Husilerin 1 Ağustos’ta Aden’de askeri mezuniyet törenini hedef alması sonucu Güney Yemen’de en önemli askeri komutanlardan biri olan Ebu Yemame el-Yafii hayatını kaybetti. Yafii, Hizam Emni Güçleri’nin komutanıydı. Aynı şekilde bu saldırıda 30’dan fazla asker öldü. Bu saldırının ardından el-Kati Mezarlığı’nda cenazeye katılanlara ateş açıldı ve Cumhurbaşkanlığı Koruma Tugayları’yla gerilim yaşandı. İşte burada çatışmalar patlak verdi. Geçiş Konseyi, sadece meşru hükümetin tutumunu değil, aynı zamanda genel olarak güneylilerin ayrılık isteğini de zayıflatan tehlikeli bir çatışmada meşru Yemen hükümetini güney meselesini tasfiye etmekle suçluyor. Zira güneylilerin meselesi, kabulden çok uzaklaşan bir fikre dönüşerek yalnızlaştı. Şu an meydana gelen askeri çatışmalar, Birleşmiş Milletler(BM) tarafından tanınan ve Arap koalisyonunca desteklenen meşru hükümete bağlı Yemen ordusuyla ayrılığı –ki şu anki süreçte bu hayaldir- hedefleyen darbeci güçler arasındaymış gibi bilinmeye başlandı. Dün ABD hükümeti sözcüsü, Şarku’l Avsat gazetesine bir açıklamada bulundu. Sözcü, yaptığı açıklamada “ABD, BM tarafından tanınan meşru Yemen hükümetini destekliyor. Ayrıca ABD, meşru Yemen hükümetinin tüm Yemen halkını kapsayan ortak bir Yemen çabasına destek veriyor” dedi. Bu açıklama, güneydeki çatışmaları meşrulaştırmaya yönelik girişimlere kapıyı kapatarak, bu girişimleri ayaklanma olarak değerlendiriyor.

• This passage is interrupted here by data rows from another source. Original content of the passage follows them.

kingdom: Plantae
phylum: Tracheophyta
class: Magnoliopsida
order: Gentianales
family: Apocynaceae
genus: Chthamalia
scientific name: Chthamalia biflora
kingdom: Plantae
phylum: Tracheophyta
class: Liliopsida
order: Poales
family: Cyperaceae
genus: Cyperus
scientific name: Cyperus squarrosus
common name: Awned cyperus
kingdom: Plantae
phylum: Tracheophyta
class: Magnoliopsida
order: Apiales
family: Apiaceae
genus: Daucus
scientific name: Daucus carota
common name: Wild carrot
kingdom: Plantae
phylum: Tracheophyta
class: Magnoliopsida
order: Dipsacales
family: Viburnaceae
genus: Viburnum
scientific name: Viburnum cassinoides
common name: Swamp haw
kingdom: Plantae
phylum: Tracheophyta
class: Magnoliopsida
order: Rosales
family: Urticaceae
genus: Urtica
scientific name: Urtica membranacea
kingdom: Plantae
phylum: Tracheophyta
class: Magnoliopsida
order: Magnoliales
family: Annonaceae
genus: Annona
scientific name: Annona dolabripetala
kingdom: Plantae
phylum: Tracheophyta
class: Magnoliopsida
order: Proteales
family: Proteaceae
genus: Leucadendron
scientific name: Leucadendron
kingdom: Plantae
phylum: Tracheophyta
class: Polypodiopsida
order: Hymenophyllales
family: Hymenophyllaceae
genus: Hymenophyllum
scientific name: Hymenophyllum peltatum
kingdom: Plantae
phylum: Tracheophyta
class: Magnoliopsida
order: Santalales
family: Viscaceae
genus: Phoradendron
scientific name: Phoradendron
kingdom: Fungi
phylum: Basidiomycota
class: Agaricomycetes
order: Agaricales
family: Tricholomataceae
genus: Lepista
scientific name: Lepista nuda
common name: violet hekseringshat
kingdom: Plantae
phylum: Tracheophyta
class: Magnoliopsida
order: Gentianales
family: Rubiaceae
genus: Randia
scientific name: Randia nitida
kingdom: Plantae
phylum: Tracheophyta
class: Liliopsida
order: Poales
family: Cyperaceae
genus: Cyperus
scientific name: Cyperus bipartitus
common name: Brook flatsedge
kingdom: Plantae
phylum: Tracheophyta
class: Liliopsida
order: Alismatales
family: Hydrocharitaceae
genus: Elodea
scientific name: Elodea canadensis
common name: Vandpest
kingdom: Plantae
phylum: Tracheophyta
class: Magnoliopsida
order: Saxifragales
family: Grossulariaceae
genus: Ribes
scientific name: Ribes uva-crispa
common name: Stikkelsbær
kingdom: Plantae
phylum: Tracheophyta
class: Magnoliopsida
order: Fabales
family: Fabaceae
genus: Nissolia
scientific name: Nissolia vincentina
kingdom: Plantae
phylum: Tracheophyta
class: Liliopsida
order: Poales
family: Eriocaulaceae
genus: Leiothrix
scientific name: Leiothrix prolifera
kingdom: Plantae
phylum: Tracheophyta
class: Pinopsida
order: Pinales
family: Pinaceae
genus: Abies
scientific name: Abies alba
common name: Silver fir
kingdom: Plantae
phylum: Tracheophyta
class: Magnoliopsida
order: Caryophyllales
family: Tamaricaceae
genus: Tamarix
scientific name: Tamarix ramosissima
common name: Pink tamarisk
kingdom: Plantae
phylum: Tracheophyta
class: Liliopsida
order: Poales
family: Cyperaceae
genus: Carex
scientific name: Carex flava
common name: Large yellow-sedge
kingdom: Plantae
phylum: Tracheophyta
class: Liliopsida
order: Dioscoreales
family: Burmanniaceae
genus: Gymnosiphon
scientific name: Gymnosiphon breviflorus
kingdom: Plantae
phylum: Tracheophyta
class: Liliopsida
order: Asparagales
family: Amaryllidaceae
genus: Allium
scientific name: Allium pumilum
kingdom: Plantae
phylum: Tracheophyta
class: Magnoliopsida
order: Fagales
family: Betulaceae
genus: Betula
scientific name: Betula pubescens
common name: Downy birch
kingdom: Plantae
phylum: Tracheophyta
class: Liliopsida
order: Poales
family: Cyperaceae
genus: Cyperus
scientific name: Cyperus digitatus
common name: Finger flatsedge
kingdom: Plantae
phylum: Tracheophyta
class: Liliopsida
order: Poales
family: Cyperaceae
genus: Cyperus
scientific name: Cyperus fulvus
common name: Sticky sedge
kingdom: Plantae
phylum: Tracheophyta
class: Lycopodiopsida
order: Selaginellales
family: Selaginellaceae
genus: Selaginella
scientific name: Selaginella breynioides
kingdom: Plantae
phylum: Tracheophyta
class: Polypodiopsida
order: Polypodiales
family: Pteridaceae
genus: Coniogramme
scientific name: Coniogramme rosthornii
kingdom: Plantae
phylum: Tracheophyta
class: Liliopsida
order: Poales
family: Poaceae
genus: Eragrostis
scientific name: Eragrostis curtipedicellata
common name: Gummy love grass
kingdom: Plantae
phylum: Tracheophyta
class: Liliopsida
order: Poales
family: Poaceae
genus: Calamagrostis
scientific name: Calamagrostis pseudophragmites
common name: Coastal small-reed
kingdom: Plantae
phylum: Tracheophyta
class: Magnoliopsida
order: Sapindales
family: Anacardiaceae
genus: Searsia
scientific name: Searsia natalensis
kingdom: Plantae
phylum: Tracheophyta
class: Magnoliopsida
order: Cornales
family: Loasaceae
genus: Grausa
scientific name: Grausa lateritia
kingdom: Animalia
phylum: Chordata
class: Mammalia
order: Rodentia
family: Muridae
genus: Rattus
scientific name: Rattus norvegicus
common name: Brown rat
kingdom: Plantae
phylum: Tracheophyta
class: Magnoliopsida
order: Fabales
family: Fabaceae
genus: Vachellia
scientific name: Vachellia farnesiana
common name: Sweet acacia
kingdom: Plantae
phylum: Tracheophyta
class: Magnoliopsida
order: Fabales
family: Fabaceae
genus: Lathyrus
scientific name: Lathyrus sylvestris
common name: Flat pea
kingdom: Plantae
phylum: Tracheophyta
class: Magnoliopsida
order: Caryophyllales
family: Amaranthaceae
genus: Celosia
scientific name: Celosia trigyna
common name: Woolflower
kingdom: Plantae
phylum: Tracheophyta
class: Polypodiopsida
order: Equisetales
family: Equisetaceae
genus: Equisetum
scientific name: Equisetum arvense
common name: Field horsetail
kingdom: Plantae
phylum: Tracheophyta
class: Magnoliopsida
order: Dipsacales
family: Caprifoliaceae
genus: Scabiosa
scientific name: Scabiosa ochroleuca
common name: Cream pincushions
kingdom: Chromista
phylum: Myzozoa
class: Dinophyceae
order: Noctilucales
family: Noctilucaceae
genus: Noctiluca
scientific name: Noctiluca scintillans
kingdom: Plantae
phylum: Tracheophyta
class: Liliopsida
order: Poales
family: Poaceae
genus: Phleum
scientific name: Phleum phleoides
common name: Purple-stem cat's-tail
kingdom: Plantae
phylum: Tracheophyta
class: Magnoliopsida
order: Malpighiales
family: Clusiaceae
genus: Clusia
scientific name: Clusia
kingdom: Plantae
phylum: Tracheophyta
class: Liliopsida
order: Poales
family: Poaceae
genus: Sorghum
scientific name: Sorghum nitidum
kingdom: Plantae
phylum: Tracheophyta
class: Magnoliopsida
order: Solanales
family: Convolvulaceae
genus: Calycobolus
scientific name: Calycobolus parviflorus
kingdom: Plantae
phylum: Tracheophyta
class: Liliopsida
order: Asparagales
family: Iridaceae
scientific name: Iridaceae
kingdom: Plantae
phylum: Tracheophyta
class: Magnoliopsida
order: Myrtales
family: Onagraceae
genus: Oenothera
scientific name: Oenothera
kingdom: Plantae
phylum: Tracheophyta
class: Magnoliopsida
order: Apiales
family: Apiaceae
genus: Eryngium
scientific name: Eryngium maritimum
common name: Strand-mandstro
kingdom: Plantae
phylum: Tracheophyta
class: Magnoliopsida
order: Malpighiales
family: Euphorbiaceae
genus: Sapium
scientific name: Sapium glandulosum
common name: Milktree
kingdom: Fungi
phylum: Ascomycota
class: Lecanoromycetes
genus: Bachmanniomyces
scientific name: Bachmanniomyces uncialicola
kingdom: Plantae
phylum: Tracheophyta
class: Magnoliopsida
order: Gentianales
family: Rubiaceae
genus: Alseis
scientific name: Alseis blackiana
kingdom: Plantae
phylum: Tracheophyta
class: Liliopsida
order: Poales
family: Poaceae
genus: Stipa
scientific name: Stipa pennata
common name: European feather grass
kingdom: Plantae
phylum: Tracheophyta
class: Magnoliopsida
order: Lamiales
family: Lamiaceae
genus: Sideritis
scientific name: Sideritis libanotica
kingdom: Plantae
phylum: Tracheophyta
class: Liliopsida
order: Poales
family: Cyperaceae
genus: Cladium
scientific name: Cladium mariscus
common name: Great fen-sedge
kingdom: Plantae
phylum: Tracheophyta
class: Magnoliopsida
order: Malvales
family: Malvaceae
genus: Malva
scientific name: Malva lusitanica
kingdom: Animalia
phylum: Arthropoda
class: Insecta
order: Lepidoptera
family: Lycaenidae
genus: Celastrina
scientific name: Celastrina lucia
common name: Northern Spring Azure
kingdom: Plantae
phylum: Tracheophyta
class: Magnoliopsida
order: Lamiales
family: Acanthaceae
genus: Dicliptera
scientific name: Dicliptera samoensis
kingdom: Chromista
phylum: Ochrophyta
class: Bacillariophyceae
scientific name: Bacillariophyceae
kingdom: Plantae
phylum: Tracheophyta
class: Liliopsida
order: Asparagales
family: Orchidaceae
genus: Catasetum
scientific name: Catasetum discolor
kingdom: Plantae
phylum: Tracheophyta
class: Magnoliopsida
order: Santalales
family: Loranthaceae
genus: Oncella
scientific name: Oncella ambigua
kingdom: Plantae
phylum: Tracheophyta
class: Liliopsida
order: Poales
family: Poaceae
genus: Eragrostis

Güney Geçiş Konseyi’nin sorunu şu ki konsey, düşüncesiz çatışmasını yanlış zamanda ve yanlış yerde yaptı. Bunun için herkes, konseye saldırdı. Konsey, hem beklenen Yemen devletine hem de Yemen krizinin daha karmaşık hale gelmesini en son isteyecek uluslararası topluma bir yük oldu. Geçiş Konseyi’nin çatışması, yerel, bölgesel ve küresel gerçek verilerin ötesinde yüzeysel bir şekilde gerçekleşti. Bu tür bir darbenin devlete karşı silah taşımak suretiyle meşruiyet kazanması imkânsızdır. Devletle anlaşmazlığın boyutu ne olursa olsun bu durum, güney bölgelerindeki bir darbeyle devletin otoritesini yok etmeyi zorlaştırıyor. Ayrıca kuzey bölgelerinde de bir darbe meydana geldi. Ülkenin geçici başkenti güneyde “de facto” bir otorite kurma girişimiyle sanki sahne tekrar ediyor. Bu girişim, Arap koalisyonuna yönelik kışkırtmanın ve meşru yönetim konusunda yerel, bölgesel ve küresel uzlaşıya darbe vurmanın yanı sıra siyasi bir sembolü temsil ediyor.
Geçiş Konseyi, 2017 yılında kurulduğunda ilk aşamada başarılı bir şekilde uygun seçimi yapmasına yani Arap koalisyonunun yanında yer almasına rağmen sık sık kaybetti. Geçiş Konseyi, Yemen devletini sırtından hançerliyor, devletin konumunu zedeliyor, devletin yetkilerine karşı geliyor ve kendi çıkarlarını gerçekleştirmek için ikincil meselelerle tüm tarafların kafasını karıştırıyor. Güneyliler, gelecekte gerçekten bağımsız bir devlet istiyorsa o zaman onların şu anki gerçek savaşı, asla meşru hükümete karşı değil, sadece Husilere karşı olmalıdır.